Local Deployment
We will setup a new project for a Motoko canister from scratch and demonstrate core functionality of the SDK. To deploy a "Hello World", you may consult the official docs.
dfx
project from scratch
After installing the SDK you can make a new folder for your project. We will call our project motime
. Make sure your project has the following folder structure:
motime
├── dfx.json
└── src/
└── main.mo
dfx.json
The main configuration file is dfx.json
. Lets make a custom configuration for our project. Copy and paste the following into the dfx.json
in the root of your project.
{
"canisters": {
"motime": {
"type": "motoko",
"main": "src/main.mo"
}
}
}
This defines one single canister called motime
. We specify that this canister is based an actor written in Motoko by setting type
field to "motoko"
. We also specify the Motoko file path in the main
field.
This is enough for a basic canister build from one single Motoko source code file.
main.mo
Inside the src
folder, make a file called main.mo
and put the following actor code inside.
actor {
public query func hello(name : Text) : async Text {
return "Hello, " # name # "!";
};
};
Starting the local replica
After setting up project files, we need to start a local replica that serves as a local 'testnet' for development purposes. Start the replica by running
dfx start
Two things should be outputted in your terminal:
- An indication that
networks.json
is used - A link to a locally running dashboard to monitor your replica
Create empty canister
Now the local replica is running, lets create an empty canister.
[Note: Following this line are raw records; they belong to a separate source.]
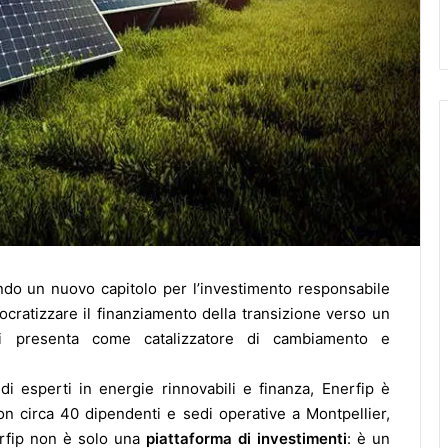
ando un nuovo capitolo per l’investimento responsabile
ocratizzare il finanziamento della transizione verso un
 si presenta come catalizzatore di cambiamento e
 esperti in energie rinnovabili e finanza, Enerfip è
con circa 40 dipendenti e sedi operative a Montpellier,
erfip non è solo una
piattaforma di investimenti
: è un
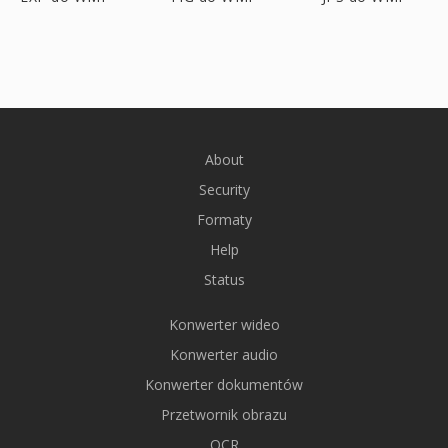
About
Security
Formaty
Help
Status
Konwerter wideo
Konwerter audio
Konwerter dokumentów
Przetwornik obrazu
OCR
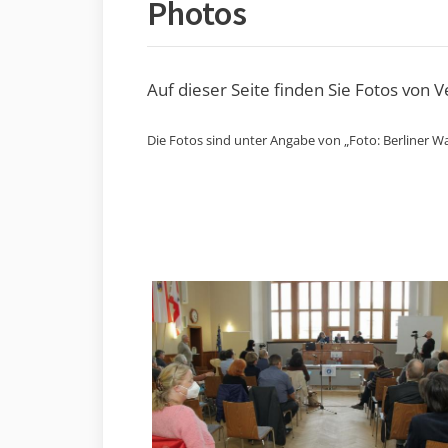
Photos
Auf dieser Seite finden Sie Fotos von 
Die Fotos sind unter Angabe von „Foto: Berliner Wa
dfx canister create motime
This creates a temporary .dfx
folder in the root of your project. After this step, you should have a canister_ids.json
under .dfx/local/
. This file contains a canister id (which is a principal) of the empty canister now running on your local replica.
Build Motoko code
Now we can compile the Motoko code into a wasm file by running
dfx build motime
If the build succeeds, the outputs will be stored in .dfx/local/canisters/motime/
. This folder contains, amongst other things, a motime.wasm
file (the compiled Motoko actor) and a motime.did
file (the Interface Description).
Installing the wasm in the canister
Now we can install the wasm module in the canister we created.
dfx canister install motime
If this succeeds, you now have a canister running on your local replica.
Calling the canister
To interact with the running canister from the command line, run this command
dfx canister call motime hello motoko
The output should be ("Hello, motoko!")
indicating that the function inside main.mo
was called successfully.
dfx deploy
There is a command that combines the previous steps into one step. You need a running replica before running this command.
dfx deploy motime
This command creates a canister (if it doesn't exist already), compiles the code and installs the wasm module in one step.